Ta ki bir kış mevsiminin yirmi yedinci akşamı Tevafukların asrına gelmişti nihayet...
Kaldırımlarda sensiz yürürken ayaklarım kanardı,
Teyakkuzda hissiz akşamlar vukuatları kollardı,
Ve tesadüflerin tatlı zahmetleri nihayet sencileyin,
Yalnızlık iştahına
Çünkü, işte, başka, olduğumdan farklı bir kişi olmak istemezdim — bütün yoksunluklarımla, kusurlarımla, bozukluklarımla, ben benim... Yaşamım da böyle olacaktı; zaten de, öyle oldu...

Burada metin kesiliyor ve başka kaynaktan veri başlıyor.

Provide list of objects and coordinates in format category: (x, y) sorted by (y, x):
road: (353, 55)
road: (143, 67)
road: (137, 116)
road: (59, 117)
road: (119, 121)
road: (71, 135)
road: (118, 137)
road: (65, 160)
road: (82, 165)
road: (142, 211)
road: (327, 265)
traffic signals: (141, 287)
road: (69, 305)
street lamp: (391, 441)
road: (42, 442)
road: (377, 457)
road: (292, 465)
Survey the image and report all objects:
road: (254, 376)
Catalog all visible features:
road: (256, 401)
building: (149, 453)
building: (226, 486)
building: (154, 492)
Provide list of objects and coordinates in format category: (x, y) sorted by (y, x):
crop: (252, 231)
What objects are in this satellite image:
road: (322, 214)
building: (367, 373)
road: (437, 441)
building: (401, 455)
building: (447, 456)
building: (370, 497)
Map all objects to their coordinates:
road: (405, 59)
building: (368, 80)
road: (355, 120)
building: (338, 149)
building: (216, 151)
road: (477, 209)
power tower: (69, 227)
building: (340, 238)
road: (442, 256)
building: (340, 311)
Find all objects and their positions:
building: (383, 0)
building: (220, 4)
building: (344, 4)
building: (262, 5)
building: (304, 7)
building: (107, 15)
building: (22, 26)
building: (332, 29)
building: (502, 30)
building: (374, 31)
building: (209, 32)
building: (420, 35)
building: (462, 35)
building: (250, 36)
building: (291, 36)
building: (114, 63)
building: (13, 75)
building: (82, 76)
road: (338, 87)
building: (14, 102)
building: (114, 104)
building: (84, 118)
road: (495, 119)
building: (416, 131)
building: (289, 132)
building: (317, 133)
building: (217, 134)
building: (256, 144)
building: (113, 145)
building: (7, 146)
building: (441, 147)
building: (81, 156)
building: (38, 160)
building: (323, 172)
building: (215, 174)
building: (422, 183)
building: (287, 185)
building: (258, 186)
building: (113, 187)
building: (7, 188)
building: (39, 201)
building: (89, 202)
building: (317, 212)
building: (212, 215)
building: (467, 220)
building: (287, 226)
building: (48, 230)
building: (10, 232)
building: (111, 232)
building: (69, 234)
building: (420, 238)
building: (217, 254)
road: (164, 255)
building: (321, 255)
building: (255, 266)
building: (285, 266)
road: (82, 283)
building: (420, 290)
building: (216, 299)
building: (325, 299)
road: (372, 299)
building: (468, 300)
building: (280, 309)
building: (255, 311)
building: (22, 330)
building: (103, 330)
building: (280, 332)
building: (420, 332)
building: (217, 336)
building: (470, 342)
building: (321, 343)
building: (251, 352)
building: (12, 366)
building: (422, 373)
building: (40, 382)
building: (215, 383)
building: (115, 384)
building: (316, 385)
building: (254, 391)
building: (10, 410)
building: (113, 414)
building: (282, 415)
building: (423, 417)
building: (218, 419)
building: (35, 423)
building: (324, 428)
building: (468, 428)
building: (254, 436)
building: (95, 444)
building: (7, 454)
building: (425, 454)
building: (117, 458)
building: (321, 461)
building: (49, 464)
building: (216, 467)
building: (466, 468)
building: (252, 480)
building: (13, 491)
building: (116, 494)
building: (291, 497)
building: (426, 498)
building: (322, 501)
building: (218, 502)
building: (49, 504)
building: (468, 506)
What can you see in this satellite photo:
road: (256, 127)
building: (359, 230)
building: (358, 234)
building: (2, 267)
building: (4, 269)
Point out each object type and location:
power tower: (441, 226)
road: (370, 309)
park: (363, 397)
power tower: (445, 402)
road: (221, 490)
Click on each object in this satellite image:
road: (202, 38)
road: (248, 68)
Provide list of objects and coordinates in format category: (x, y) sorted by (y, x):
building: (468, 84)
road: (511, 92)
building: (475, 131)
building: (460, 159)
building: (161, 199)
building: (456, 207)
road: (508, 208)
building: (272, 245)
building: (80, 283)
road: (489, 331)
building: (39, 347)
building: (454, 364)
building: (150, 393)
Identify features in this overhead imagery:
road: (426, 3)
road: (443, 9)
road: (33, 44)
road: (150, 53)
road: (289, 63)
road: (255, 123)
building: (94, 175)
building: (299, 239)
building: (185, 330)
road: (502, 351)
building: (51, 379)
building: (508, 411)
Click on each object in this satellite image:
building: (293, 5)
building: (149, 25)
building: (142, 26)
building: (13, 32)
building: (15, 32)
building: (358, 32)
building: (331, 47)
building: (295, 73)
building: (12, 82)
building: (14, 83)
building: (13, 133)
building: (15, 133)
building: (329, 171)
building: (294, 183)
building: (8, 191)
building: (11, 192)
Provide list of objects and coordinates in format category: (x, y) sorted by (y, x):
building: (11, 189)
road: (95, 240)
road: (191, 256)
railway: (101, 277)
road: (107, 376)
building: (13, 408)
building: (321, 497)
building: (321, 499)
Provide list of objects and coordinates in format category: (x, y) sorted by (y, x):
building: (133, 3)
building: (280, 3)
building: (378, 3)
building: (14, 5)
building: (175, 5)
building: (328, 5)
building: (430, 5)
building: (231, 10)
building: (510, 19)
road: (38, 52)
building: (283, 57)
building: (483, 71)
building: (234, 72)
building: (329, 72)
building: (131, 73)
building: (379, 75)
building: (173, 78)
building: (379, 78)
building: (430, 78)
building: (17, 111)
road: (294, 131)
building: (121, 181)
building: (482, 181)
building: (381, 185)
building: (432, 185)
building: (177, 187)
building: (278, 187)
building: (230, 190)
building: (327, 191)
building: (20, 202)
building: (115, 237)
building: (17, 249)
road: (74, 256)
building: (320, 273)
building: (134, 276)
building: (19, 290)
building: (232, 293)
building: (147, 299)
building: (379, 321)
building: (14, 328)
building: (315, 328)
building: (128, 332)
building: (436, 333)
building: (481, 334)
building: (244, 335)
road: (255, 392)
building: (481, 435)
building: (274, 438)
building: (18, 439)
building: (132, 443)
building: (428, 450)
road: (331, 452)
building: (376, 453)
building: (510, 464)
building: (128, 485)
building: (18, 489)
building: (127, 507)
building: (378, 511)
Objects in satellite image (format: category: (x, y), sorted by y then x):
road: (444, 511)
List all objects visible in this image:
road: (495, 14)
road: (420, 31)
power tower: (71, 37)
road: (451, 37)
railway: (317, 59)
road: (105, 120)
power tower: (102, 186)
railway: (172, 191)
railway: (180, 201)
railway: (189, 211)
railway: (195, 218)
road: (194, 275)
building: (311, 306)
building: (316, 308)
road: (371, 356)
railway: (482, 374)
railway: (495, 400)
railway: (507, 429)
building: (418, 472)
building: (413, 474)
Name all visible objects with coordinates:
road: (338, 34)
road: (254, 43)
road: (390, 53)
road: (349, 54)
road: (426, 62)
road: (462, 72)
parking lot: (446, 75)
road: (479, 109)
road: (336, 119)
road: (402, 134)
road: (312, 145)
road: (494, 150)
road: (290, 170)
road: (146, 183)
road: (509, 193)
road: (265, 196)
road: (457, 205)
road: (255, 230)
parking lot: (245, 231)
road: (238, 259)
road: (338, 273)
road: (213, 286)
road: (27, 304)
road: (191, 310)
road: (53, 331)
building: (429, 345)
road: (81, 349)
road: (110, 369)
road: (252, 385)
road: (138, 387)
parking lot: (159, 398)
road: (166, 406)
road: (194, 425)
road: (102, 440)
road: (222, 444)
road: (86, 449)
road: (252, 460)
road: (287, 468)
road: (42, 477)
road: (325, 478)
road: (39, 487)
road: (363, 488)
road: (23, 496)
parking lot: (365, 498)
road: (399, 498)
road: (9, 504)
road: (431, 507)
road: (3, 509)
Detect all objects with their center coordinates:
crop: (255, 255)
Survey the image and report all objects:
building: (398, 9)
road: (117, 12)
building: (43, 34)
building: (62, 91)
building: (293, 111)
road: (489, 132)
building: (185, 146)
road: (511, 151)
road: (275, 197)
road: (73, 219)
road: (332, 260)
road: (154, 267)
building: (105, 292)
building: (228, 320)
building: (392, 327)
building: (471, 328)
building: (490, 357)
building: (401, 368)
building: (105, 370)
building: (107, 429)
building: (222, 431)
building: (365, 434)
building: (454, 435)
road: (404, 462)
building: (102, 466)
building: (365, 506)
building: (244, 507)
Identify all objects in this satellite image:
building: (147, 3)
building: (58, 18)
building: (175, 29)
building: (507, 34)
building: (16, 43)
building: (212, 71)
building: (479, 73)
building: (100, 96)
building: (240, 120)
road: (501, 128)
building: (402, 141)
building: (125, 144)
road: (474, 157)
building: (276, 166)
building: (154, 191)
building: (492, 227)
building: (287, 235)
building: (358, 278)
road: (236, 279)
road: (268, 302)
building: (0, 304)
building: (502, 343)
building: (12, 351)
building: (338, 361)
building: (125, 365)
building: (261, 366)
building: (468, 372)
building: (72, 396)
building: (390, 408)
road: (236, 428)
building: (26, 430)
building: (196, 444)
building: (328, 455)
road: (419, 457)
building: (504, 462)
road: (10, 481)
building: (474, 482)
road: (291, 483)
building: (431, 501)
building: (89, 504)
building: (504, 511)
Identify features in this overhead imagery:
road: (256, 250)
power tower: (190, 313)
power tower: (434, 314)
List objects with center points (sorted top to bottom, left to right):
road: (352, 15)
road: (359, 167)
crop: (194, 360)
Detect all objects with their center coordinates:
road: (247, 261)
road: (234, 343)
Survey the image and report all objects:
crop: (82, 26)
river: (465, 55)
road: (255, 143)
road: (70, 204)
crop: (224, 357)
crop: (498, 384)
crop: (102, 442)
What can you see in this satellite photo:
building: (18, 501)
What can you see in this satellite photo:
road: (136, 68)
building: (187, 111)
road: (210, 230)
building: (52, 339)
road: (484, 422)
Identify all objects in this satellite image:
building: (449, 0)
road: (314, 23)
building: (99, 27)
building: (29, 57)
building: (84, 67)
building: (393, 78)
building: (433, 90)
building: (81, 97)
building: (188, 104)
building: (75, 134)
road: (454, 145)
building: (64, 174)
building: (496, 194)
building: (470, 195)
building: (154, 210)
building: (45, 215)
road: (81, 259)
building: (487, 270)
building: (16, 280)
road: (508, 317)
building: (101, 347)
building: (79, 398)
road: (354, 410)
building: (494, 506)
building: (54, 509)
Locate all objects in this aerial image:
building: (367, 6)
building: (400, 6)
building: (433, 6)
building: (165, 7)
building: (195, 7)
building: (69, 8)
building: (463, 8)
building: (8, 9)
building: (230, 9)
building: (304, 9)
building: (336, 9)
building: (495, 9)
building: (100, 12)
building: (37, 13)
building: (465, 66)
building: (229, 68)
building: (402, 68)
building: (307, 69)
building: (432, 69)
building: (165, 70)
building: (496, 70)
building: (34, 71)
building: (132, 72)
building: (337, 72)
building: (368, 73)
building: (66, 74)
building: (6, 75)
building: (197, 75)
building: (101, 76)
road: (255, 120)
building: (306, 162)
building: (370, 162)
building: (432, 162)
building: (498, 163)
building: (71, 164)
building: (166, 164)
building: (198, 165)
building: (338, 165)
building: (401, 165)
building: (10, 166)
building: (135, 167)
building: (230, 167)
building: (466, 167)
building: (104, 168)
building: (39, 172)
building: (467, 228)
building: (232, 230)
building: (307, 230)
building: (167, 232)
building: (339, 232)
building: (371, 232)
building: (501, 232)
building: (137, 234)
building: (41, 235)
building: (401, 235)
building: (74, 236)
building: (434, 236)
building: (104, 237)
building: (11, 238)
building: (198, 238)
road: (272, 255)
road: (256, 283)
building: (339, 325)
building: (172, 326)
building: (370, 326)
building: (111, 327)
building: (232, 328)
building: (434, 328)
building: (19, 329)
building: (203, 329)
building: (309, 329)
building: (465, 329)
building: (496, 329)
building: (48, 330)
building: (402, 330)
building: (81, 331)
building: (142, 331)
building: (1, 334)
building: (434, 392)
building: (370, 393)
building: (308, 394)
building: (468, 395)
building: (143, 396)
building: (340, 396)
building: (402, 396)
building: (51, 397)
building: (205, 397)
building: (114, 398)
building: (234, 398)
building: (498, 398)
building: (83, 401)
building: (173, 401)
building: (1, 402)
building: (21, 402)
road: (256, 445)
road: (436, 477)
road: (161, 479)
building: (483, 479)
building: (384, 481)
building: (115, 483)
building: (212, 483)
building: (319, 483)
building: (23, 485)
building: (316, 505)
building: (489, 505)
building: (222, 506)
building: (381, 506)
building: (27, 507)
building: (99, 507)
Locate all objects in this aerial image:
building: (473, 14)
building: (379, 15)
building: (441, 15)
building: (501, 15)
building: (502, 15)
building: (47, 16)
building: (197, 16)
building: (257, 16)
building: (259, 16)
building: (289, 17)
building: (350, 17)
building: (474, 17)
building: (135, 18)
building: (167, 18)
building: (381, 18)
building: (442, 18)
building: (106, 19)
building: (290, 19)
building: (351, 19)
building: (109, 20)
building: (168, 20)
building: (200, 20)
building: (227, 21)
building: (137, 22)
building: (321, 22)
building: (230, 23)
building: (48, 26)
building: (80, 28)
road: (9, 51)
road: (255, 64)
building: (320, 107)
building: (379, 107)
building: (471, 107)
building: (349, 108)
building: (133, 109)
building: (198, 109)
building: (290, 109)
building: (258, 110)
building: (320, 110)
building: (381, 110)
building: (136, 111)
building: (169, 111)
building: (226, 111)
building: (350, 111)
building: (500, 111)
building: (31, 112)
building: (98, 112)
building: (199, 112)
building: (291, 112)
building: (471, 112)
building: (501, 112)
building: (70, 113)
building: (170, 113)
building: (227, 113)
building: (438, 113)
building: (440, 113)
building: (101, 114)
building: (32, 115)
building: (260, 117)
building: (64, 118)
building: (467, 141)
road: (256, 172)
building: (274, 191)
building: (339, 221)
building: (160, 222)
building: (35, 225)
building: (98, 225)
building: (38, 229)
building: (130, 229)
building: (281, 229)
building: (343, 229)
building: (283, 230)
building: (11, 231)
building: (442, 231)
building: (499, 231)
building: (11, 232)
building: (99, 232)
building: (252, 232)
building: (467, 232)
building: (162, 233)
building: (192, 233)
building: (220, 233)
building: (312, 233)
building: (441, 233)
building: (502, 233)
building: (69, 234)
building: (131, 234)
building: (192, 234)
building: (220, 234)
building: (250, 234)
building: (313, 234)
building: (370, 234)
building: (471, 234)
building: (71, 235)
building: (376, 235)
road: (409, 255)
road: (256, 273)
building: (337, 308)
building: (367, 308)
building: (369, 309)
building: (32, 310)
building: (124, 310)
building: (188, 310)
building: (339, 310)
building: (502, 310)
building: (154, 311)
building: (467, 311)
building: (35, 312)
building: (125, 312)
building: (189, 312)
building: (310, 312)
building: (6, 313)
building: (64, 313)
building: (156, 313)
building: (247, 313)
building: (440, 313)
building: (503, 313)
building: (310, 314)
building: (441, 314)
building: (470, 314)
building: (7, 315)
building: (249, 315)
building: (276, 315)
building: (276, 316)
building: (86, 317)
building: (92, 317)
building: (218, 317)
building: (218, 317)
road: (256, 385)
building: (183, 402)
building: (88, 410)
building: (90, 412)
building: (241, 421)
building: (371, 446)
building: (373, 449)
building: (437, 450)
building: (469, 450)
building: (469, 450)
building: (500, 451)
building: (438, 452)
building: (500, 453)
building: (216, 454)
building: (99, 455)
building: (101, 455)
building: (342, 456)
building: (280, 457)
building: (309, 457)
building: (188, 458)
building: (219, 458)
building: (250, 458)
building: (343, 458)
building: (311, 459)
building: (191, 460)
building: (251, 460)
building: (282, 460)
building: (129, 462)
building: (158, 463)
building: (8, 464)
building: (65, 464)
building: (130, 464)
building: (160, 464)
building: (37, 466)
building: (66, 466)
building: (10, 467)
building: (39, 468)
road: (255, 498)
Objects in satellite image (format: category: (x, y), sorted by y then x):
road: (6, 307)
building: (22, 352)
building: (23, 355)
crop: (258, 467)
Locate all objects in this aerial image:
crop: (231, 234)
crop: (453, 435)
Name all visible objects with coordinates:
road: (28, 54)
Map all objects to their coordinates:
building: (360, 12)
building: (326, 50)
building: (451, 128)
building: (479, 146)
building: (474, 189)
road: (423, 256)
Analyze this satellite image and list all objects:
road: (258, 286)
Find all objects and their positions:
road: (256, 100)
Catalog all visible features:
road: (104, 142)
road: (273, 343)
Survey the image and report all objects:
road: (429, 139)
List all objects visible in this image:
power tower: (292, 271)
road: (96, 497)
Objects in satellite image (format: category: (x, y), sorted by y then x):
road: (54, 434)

Bunca saçmalıklar ülkesinde doğmak bizim suçumuz değildi. Yaşamak bize maddi açıdan hep zor kılındı. Bir de üstüne laf anlamaz halden anlamaz, beraber yaşamak bir hayatı paylaşmak nedir bilmez insanlar eklenince iyice içinden çıkılmaz bir buhran coğrafyasında kaldık. Lakin sen ve ben yani biz iki yetim dünyayı yani özünde kendi dünyamızı bütün toplumsal aptalliklara, yalancılık ve özenti dayatmalarına karşı özel elmaslar gibiyiz. Ve var bizim gibi insanlar, az da olsa. Işte bu yüzden mucizedir buluşmamız, sevişmemiz. Senin duruşun ve duygusal ve dünyaya dair kaygıların dünyayı iyi okuyan zihnin bu elmas yürekli insanların bir tanesi. Bizler biseyler yapmak, onurlu ve dürüstce yaşamak kaygısı olan, erdem sahibi insanlar olmaya gayret edenleriz. Bu boktan dünyada mutlu etmek ve mutlu olmaktır gayemiz. Şimdi biz senle bir mucizeyiz derken kastım biraz da yalan olmayan, güzel olan şeylere meyyal fikirlerin buluşmasıyız... Daha gidecek çok yolumuz var ama keyifle, yorularak veya yorarak değil çünkü biz ince fikirli kalpleriz. Millete sert makyajımız vardır lakin biz birbirimizi iyi biliriz. Şimdi hayat yeniden başlıyor dediğimde iyi ki demiştim bana yeniden iyi ki dedirttiğin için sana hayranım ve aşığım elmas yüreklim.